Dr. Brown is a professor of clinical pharmacology at the University of Cambridge, England. He reported that he had no conflicts of interest. These remarks were taken from his editorial accompanying Dr. Tomaszewski’s report (Heart 2014 April 3 [doi: 10.1136/heartjnl-2013-305063]).


 

FROM HEART

Urine testing of patients with hypertension revealed that 25% were partially or totally nonadherent to treatment, researchers reported online April 3 in the journal Heart.

Furthermore, nonadherence was linearly related to increased systolic and diastolic blood pressures during clinic visits and 24-hour mean daytime diastolic blood pressure (P < .006 for all), reported Dr.
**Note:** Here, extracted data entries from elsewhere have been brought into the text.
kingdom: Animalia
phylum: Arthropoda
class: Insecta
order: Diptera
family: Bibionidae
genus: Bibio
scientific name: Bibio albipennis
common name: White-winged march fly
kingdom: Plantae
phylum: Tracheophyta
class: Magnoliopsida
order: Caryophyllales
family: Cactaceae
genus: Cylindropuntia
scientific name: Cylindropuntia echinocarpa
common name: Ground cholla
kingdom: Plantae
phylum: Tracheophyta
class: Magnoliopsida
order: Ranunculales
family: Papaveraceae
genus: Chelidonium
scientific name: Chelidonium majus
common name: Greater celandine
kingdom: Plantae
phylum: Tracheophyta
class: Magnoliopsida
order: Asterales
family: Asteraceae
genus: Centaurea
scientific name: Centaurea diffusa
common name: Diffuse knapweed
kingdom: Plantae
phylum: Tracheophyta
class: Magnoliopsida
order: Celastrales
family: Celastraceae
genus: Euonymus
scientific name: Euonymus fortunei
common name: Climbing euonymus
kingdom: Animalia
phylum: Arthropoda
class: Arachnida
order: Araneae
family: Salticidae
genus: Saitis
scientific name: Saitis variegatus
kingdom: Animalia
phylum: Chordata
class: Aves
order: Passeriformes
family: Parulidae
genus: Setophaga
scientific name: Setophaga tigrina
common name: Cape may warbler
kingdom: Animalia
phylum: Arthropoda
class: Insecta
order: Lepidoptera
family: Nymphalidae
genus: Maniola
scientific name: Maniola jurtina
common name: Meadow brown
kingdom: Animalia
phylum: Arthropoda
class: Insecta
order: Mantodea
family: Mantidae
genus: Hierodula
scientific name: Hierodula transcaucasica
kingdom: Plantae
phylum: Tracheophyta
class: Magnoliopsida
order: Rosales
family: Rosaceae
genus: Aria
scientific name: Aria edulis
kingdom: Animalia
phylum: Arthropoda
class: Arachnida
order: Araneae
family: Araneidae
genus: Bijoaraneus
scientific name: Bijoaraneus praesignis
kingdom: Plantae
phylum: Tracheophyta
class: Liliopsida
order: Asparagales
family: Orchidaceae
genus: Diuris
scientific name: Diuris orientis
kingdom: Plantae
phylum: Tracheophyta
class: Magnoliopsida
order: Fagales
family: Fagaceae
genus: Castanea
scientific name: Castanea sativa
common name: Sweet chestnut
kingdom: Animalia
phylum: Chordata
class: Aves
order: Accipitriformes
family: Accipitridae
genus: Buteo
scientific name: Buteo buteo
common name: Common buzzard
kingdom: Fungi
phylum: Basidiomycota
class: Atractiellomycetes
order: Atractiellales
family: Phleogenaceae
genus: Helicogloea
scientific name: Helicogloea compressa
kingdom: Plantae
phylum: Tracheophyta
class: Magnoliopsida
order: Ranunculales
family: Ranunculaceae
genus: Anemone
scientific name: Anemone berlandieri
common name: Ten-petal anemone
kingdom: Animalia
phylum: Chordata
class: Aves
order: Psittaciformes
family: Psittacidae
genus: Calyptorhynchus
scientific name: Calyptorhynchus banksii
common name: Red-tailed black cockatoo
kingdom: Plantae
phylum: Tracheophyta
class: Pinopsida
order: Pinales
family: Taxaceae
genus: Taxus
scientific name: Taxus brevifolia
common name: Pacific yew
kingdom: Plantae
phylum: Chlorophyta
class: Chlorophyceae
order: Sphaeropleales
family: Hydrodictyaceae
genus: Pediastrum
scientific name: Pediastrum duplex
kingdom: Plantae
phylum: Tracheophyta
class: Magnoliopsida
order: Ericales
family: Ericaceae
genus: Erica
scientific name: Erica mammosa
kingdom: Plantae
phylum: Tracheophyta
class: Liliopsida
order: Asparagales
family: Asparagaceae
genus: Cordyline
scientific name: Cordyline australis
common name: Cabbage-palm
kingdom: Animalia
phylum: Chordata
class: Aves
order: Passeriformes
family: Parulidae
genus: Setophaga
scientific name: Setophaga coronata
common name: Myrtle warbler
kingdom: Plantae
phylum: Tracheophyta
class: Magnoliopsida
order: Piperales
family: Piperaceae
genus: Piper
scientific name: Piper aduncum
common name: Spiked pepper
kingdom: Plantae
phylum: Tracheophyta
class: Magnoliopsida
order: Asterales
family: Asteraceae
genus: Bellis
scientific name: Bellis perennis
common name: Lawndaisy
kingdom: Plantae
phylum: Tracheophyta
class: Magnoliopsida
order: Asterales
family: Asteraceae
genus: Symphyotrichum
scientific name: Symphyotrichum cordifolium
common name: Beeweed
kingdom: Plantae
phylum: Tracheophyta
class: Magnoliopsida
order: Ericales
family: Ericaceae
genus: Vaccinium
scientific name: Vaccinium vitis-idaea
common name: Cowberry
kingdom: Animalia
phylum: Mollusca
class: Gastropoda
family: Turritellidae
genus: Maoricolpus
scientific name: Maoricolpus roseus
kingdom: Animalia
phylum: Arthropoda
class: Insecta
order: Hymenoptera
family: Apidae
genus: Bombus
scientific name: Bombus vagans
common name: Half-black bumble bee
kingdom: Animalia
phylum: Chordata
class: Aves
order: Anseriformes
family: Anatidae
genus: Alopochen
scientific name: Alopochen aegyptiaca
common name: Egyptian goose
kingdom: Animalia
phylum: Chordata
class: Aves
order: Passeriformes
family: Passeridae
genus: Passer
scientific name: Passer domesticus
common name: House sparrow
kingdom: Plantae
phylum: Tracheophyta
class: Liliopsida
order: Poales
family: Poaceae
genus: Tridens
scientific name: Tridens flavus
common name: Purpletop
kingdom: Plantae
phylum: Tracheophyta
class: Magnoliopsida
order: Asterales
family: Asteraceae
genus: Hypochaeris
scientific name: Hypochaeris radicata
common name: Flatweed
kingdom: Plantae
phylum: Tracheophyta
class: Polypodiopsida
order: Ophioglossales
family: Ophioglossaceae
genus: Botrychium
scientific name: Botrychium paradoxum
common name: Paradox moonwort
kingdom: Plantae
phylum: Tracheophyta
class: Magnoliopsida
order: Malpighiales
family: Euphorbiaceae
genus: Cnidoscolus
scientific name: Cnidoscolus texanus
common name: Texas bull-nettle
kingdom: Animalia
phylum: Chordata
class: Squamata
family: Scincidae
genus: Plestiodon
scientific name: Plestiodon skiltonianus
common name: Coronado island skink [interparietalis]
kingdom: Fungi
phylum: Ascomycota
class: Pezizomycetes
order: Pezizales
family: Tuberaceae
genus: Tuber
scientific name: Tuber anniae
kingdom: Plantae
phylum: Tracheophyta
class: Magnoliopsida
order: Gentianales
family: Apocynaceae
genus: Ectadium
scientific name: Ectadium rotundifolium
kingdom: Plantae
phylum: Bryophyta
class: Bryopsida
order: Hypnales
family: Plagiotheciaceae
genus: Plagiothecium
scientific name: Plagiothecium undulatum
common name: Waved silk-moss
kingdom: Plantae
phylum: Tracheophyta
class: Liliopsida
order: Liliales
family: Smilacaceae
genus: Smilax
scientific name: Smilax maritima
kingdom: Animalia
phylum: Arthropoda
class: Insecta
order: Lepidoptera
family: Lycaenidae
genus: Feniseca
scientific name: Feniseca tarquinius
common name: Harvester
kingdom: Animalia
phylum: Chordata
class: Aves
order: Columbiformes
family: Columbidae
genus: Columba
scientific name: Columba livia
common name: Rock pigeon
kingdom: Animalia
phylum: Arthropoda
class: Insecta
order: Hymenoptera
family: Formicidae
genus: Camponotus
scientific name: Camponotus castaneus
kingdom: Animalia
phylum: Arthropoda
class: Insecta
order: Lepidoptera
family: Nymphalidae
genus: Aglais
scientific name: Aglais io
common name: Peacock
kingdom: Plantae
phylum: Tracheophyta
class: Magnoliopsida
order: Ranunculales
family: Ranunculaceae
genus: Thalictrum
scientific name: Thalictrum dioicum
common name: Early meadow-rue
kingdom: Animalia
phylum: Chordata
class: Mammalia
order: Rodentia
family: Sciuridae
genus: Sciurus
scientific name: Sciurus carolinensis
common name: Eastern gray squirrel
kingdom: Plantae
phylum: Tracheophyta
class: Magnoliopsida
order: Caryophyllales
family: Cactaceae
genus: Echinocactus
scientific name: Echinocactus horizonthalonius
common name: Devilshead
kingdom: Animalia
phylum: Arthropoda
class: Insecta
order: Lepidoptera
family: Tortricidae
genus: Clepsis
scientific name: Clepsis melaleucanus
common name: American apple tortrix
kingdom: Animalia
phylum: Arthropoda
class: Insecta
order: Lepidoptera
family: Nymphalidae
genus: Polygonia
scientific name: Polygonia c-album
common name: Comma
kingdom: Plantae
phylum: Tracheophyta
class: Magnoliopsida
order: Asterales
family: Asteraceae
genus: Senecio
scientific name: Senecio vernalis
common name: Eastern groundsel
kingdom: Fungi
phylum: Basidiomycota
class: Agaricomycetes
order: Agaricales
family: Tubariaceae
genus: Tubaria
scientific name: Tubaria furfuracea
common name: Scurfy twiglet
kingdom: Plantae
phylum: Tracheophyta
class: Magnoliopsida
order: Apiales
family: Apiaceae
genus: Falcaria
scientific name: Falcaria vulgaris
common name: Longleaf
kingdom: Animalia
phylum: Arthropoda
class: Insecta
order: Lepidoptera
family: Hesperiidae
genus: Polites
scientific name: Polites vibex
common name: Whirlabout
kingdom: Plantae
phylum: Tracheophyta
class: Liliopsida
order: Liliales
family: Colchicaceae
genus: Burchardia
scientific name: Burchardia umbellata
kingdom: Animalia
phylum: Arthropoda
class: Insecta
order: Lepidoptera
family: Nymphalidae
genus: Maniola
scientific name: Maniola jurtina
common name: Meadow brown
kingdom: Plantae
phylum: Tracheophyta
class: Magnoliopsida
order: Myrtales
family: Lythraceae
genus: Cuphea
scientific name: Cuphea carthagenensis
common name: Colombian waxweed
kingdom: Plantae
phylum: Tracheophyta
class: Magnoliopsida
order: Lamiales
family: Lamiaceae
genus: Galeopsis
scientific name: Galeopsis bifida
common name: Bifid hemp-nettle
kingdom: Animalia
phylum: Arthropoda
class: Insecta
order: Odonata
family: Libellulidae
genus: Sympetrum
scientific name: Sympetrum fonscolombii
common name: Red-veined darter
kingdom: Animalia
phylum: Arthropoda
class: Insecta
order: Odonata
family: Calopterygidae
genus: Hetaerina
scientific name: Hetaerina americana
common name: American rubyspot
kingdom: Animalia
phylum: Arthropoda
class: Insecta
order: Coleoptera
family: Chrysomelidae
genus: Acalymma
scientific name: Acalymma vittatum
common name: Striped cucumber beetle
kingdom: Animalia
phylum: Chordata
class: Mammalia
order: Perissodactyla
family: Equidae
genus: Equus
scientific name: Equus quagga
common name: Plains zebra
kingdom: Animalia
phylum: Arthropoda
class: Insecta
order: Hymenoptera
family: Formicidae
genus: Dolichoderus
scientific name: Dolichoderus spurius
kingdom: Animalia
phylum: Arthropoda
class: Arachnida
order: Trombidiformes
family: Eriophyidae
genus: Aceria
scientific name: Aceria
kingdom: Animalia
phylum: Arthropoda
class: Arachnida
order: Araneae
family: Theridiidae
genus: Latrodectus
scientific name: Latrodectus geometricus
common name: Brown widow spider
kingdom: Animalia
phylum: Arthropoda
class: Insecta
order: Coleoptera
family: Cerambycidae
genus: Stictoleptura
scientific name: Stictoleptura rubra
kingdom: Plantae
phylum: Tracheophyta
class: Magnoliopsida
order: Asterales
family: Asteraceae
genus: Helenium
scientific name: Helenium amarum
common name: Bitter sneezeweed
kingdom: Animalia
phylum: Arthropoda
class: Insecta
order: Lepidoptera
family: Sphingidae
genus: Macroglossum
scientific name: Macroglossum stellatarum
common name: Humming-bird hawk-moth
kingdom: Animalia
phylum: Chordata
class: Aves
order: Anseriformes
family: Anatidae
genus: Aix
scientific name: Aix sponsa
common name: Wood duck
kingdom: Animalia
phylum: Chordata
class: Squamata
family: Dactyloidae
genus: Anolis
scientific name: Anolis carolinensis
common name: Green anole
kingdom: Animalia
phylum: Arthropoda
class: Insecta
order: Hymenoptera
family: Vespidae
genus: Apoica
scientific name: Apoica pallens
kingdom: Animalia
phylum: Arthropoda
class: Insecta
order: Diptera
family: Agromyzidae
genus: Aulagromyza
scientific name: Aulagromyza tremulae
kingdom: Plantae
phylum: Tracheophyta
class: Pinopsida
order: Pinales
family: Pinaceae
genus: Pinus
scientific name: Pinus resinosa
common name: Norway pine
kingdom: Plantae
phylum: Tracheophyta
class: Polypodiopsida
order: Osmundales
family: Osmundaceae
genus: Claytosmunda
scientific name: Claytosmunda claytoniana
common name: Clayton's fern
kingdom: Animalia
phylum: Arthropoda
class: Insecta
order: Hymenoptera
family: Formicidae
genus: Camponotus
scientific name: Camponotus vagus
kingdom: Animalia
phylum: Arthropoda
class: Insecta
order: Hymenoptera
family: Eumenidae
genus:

Maciej Tomaszewski of the University of Leicester, England, and his associates.

Using a urine test available to commercial labs, the investigators tested 208 patients for 40 of the most common antihypertensive medications and their metabolites by performing high-performance liquid chromatography–tandem mass spectrometry of spot urine samples. Patients were either newly referred (n = 125), followed up for inadequately controlled blood pressure (66), or referred for renal denervation (17), the investigators reported (Heart 2014 April 3 [doi: 10.1136/heartjnl-2013-305063]).

Nonadherence was particularly common among patients whose hypertension was inadequately controlled (28.8%) or who were referred for renal denervation (23.5%), the investigators said. Without routine urine screening, nonadherent patients might receive or undergo unnecessary tests, procedures, or treatments for perceived nonresponse to treatment, said Dr. Tomaszewski, who is also with the National Institute for Health Research (NIHR) Leicester Biomedical Research Unit in Cardiovascular Disease, and his colleagues.

Larger, multicenter studies should directly estimate biochemical nonadherence in other populations and assess the cost-effectiveness of screening for nonadherence compared with the overall cost of managing resistant hypertension, the investigators said.

Dr. Tomaszewski and five of his associates reported receiving research and other support from the British Heart Foundation and the NIHR.